## ESTRATTO PAGINA

============================================================

“Ero stato autentico. Lo ero stato senza prima capire come si faceva”, dice l’uomo uscito dalla penna di Tom McCarthy prima di dedicarsi a una delirante ricostruzione dell’architettura cui è legata la piacevole sensazione. In piedi, in bagno, davanti a una crepa, sta ricordando l’armonia con cui aveva sempre vissuto prima di un grave incidente.
Come in Remainder1 (2005), allegorico romanzo dell’artista e scrittore inglese, anche l’installazione d’arte si presenta come l’arrangiamento formale della più ambiziosa delle ossessioni: è un dispositivo della teatralità sospeso tra realtà e finzione che, nelle sue molteplici manifestazioni, gestisce gli sviluppi di una narrazione, media il rapporto tra artista e spettatore e infine definisce spazi di movimento mutevoli ma sicuramente autentici. L’uomo di McCarthy, ad esempio, intende riprodurre uno studiatissimo teatro dell’assurdo fatto di oggetti, persone e azioni che sembrano espandersi perfettamente da quella spaccatura nel muro.
L’artista lituano Augustas Serapinas sembra affetto dalla medesima psicosi, crepe comprese. The Occupier (2018), l’opera site-specific concepita per la Biennale di Riga, si presentava come una “messinscena scultorea” in due atti – o meglio due stanze – nella residenza Kristaps Morbergs. Il primo ambiente, completamente vuoto, era la derelitta rappresentazione di se stesso: pavimentazione e soffitto originali, un camino piastrellato e tante screpolature d’intonaco che rivelavano la struttura lignea sottostante. Il secondo, con una certa continuità estetica, conteneva invece un intervento scultoreo che, in calcestruzzo pieno e su un piedistallo, si presentava come un calco in scala della stanza precedente: il suo “positivo”. Come nella chiara visione di Remainder, o nella scenografia di qualsiasi pièce teatrale, Serapinas valorizza l’architettura preesistente riproducendone le sembianze. Addirittura, grazie alla collaborazione di un gruppo di restauratori, prevede che i materiali della scultura reagiscano chimicamente per ricreare le crepe della stanza che la contiene.
Trascurando per un attimo l’attenzione al genius loci – che peraltro è la marca distintiva di Serapinas –, l’artista tratta il suo “oggetto” come materia modellata dal vuoto e fa dell’osservatore l’attore di uno script tanto esperienziale quanto inconsapevole. Il suo sguardo non attraversa gli ambienti come spazi servili, ma come interstizi di un’unica scenografia sbozzata per raggiungere nuova conoscenza: le due stanze, ormai legittimate dallo sguardo di chi le osserva, diventano gradualmente parte dell’installazione. Più in generale, insistendo su dinamiche spazio-temporali e distillandole dal luogo nel segno dell’“installazione totale”2 (Housewarming, 2016; Phillip, Lukas & Isidora, 2015), Serapinas riconosce allo spazio coreografato una tridimensionalità di senso, oltreché di dimensione, in cui la coordinata z è lo sguardo.

============================================================

Elenco tratto da una raccolta di dati
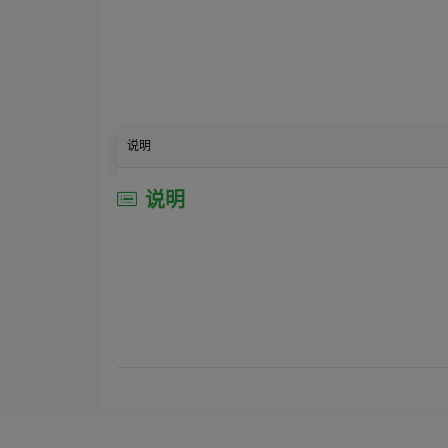
说明
说明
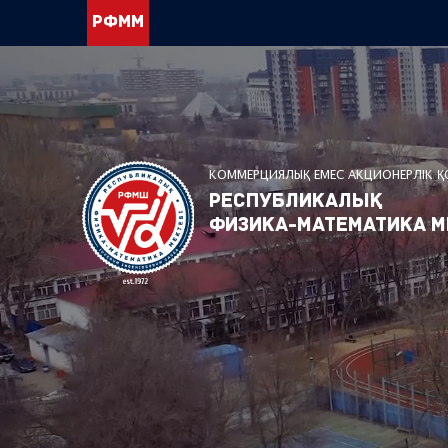
РФММ
КОММЕРЦИЯЛЫҚ ЕМЕС АКЦИОНЕРЛІК 
Республикалық
физика-математика м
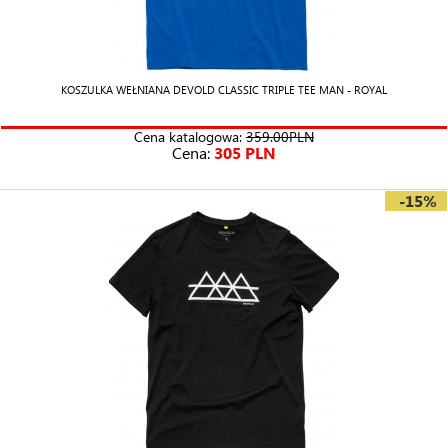
KOSZULKA WEŁNIANA DEVOLD CLASSIC TRIPLE TEE MAN - ROYAL
Cena katalogowa:
359.00PLN
Cena:
305 PLN
-15%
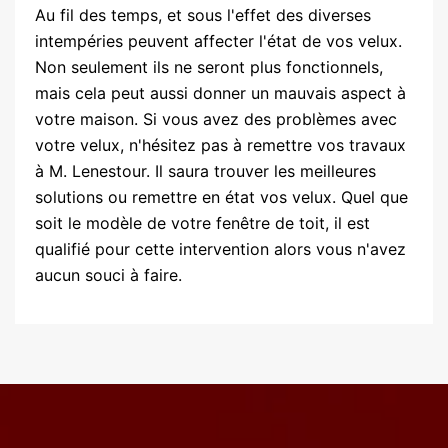
Au fil des temps, et sous l'effet des diverses
intempéries peuvent affecter l'état de vos velux.
Non seulement ils ne seront plus fonctionnels,
mais cela peut aussi donner un mauvais aspect à
votre maison. Si vous avez des problèmes avec
votre velux, n'hésitez pas à remettre vos travaux
à M. Lenestour. Il saura trouver les meilleures
solutions ou remettre en état vos velux. Quel que
soit le modèle de votre fenêtre de toit, il est
qualifié pour cette intervention alors vous n'avez
aucun souci à faire.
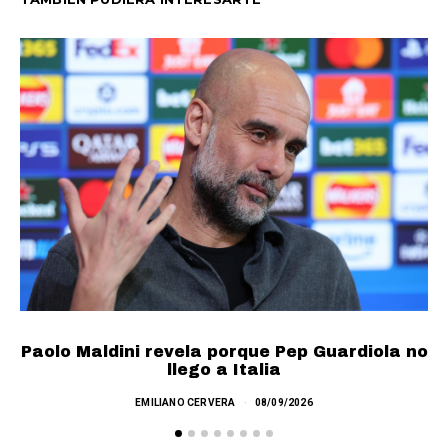
Paolo Maldini revela porque Pep Guardiola no
llego a Italia
A
EMILIANO CERVERA
08/09/2026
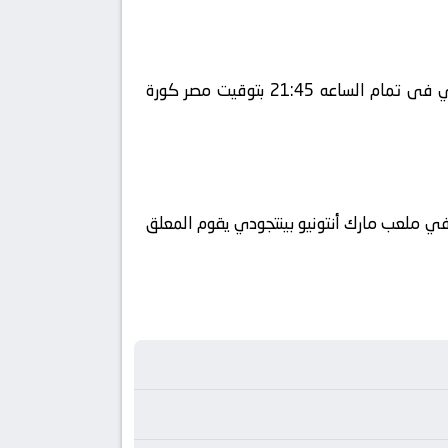
يلا شوت يلتقى اليوم 2026-05-24 كلا من نادى هيلاس فيرونا و نادي روما فى بطولة إيطاليا, الدوري الإيطالي فى تمام الساعه 21:45 بتوقيت مصر كورة
ائيا على قناة Starzplay كورة 360 ويتم إستضافة المباراه في ملعب مارك أنتونيو بينتجودي يقوم المعلق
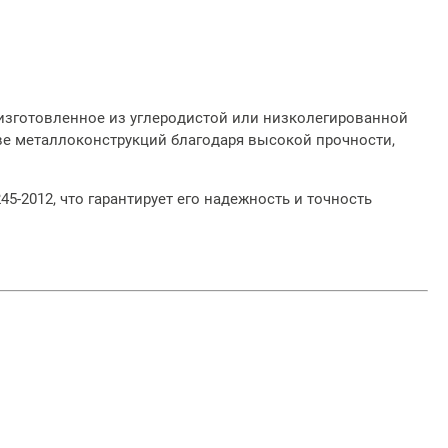
 изготовленное из углеродистой или низколегированной
ве металлоконструкций благодаря высокой прочности,
5-2012, что гарантирует его надежность и точность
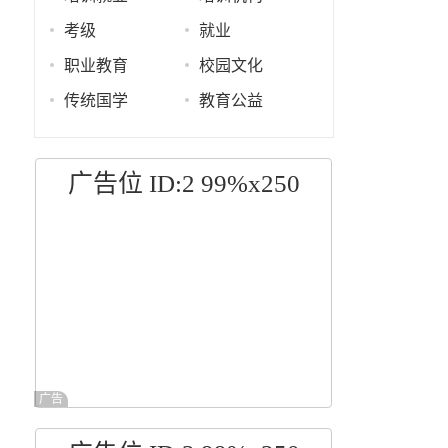
考级
就业
职业教育
校园文化
传统国学
教育公益
广告位 ID:2 99%x250
广告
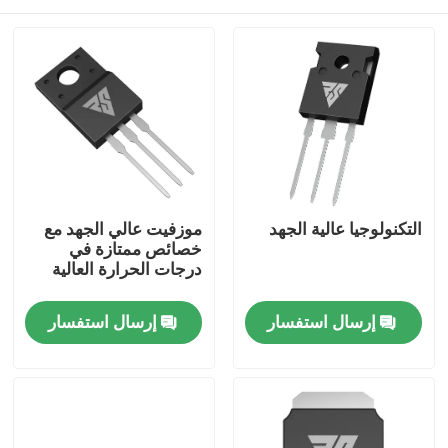
التكنولوجيا عالية الجهد
موزفيت عالي الجهد مع
خصائص ممتازة في
درجات الحرارة العالية
المنزل
إرسال استفسار
إرسال استفسار
المنتجات
معلومات عنا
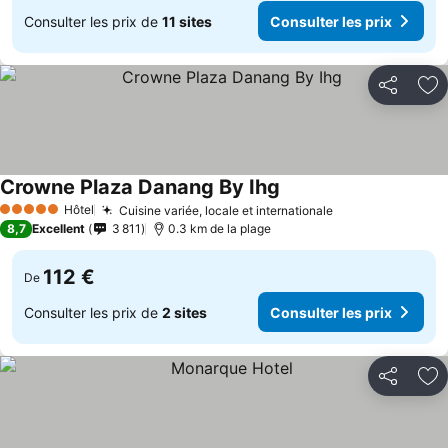
Consulter les prix de
11 sites
Consulter les prix
Partager
Aj
Crowne Plaza Danang By Ihg
Consulter les prix
Hôtel
Cuisine variée, locale et internationale
Consulter les p
5 Étoiles
8,7
Excellent
3 811
0.3 km de la plage
112 €
De
Consulter les prix de
2 sites
Consulter les prix
Partager
Aj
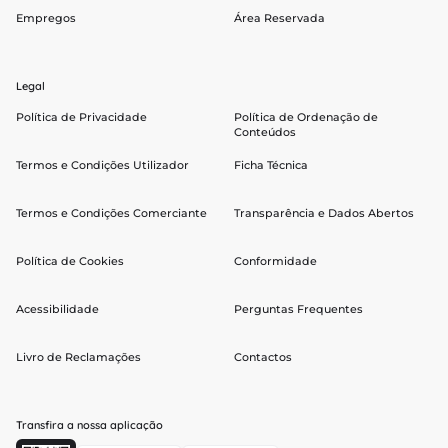
Empregos
Área Reservada
Legal
Política de Privacidade
Política de Ordenação de
Conteúdos
Termos e Condições Utilizador
Ficha Técnica
Termos e Condições Comerciante
Transparência e Dados Abertos
Política de Cookies
Conformidade
Acessibilidade
Perguntas Frequentes
Livro de Reclamações
Contactos
Transfira a nossa aplicação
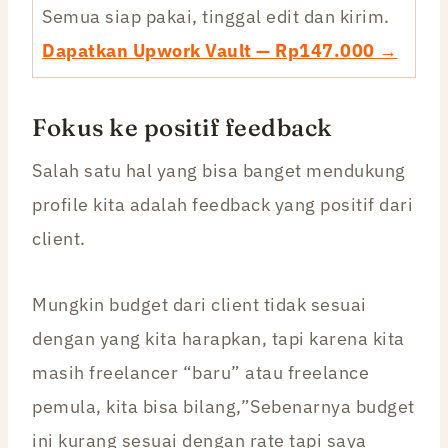
Semua siap pakai, tinggal edit dan kirim.
Dapatkan Upwork Vault — Rp147.000 →
Fokus ke positif feedback
Salah satu hal yang bisa banget mendukung
profile kita adalah feedback yang positif dari
client.
Mungkin budget dari client tidak sesuai
dengan yang kita harapkan, tapi karena kita
masih freelancer “baru” atau freelance
pemula, kita bisa bilang,”Sebenarnya budget
ini kurang sesuai dengan rate tapi saya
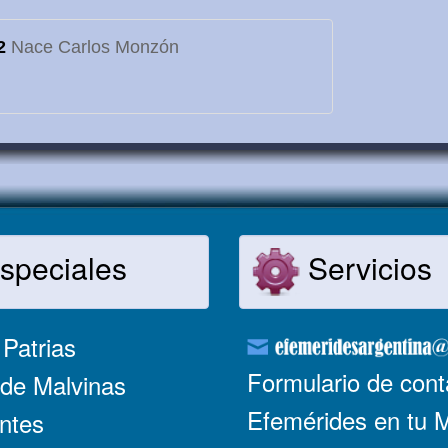
2
Nace Carlos Monzón
speciales
Servicios
Patrias
Formulario de cont
de Malvinas
Efemérides en tu 
ntes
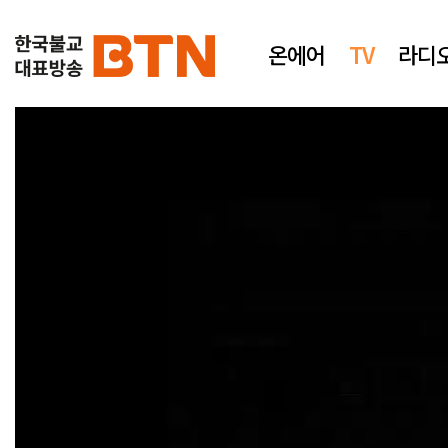
온에어
TV
라디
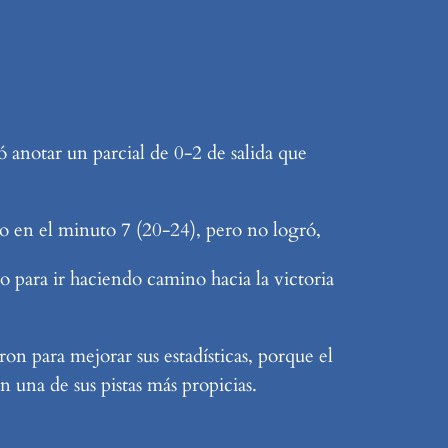
 anotar un parcial de 0-2 de salida que
o en el minuto 7 (20-24), pero no logró,
 para ir haciendo camino hacia la victoria
on para mejorar sus estadísticas, porque el
 una de sus pistas más propicias.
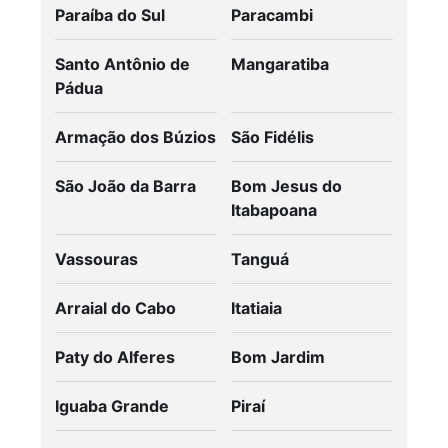
Paraíba do Sul
Paracambi
Santo Antônio de
Mangaratiba
Pádua
Armação dos Búzios
São Fidélis
São João da Barra
Bom Jesus do
Itabapoana
Vassouras
Tanguá
Arraial do Cabo
Itatiaia
Paty do Alferes
Bom Jardim
Iguaba Grande
Piraí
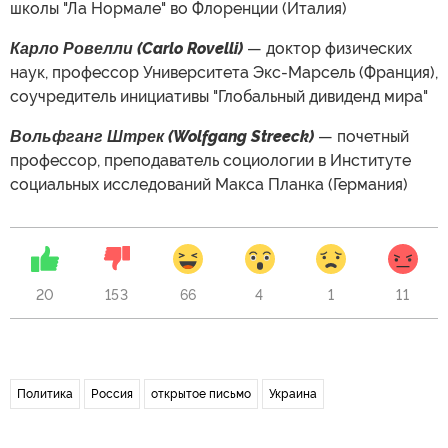
школы "Ла Нормале" во Флоренции (Италия)
Карло Ровелли (Carlo Rovelli)
— доктор физических
наук, профессор Университета Экс-Марсель (Франция),
соучредитель инициативы "Глобальный дивиденд мира"
Вольфганг Штрек (Wolfgang Streeck)
— почетный
профессор, преподаватель социологии в Институте
социальных исследований Макса Планка (Германия)
20
153
66
4
1
11
Политика
Россия
открытое письмо
Украина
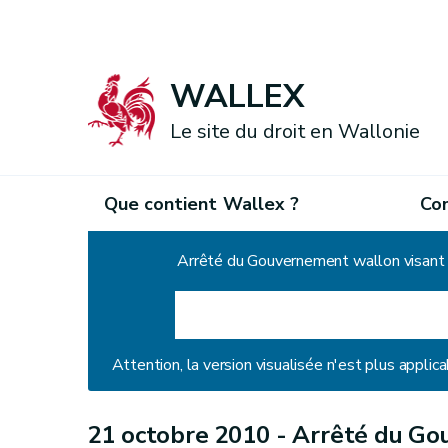
WALLEX
Le site du droit en Wallonie
Que contient Wallex ?
Co
Accueil
Attention, la version visualisée n'est plus applica
21 octobre 2010 -
Arrêté du Go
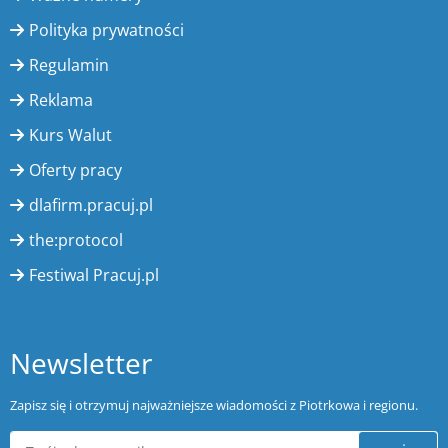
Polityka prywatności
Regulamin
Reklama
Kurs Walut
Oferty pracy
dlafirm.pracuj.pl
the:protocol
Festiwal Pracuj.pl
Newsletter
Zapisz się i otrzymuj najważniejsze wiadomości z Piotrkowa i regionu.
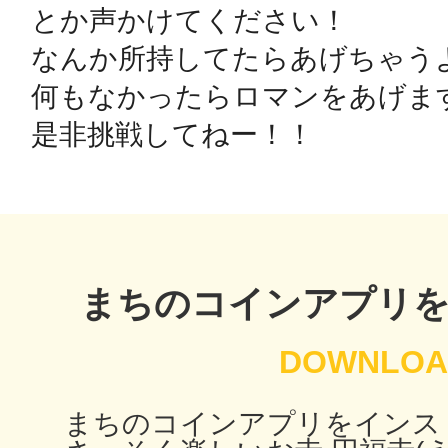
とか声かけてください！

なんか所持してたらあげちゃうよ
鴻巣
何もなかったらロマンをあげます
是非挑戦してねー！！
池袋
まちのコインアプリ
生駒
まちのコインアプリをインス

============================================================

## QUESITO 1
Elenca le opere di Augustas Serapinas citate nell'estratto, ciascuna con l'anno indicato.
## QUESITO 2
Cita dall'elenco le righe a partire da quella che contiene "Au fil des temps, et" e fino a quella che contiene "votre maison. Si vous avez des problèmes avec", entrambe comprese.
L'elenco non ha nulla a che vedere con l'estratto.

## RISPOSTA 1
The Occupier (2018)
Housewarming (2016)
Phillip, Lukas & Isidora (2015)

## RISPOSTA 2
Au fil des temps, et sous l'effet des diverses
intempéries peuvent affecter l'état de vos velux.
Non seulement ils ne seront plus fonctionnels,
mais cela peut aussi donner un mauvais aspect à
votre maison. Si vous avez des problèmes avec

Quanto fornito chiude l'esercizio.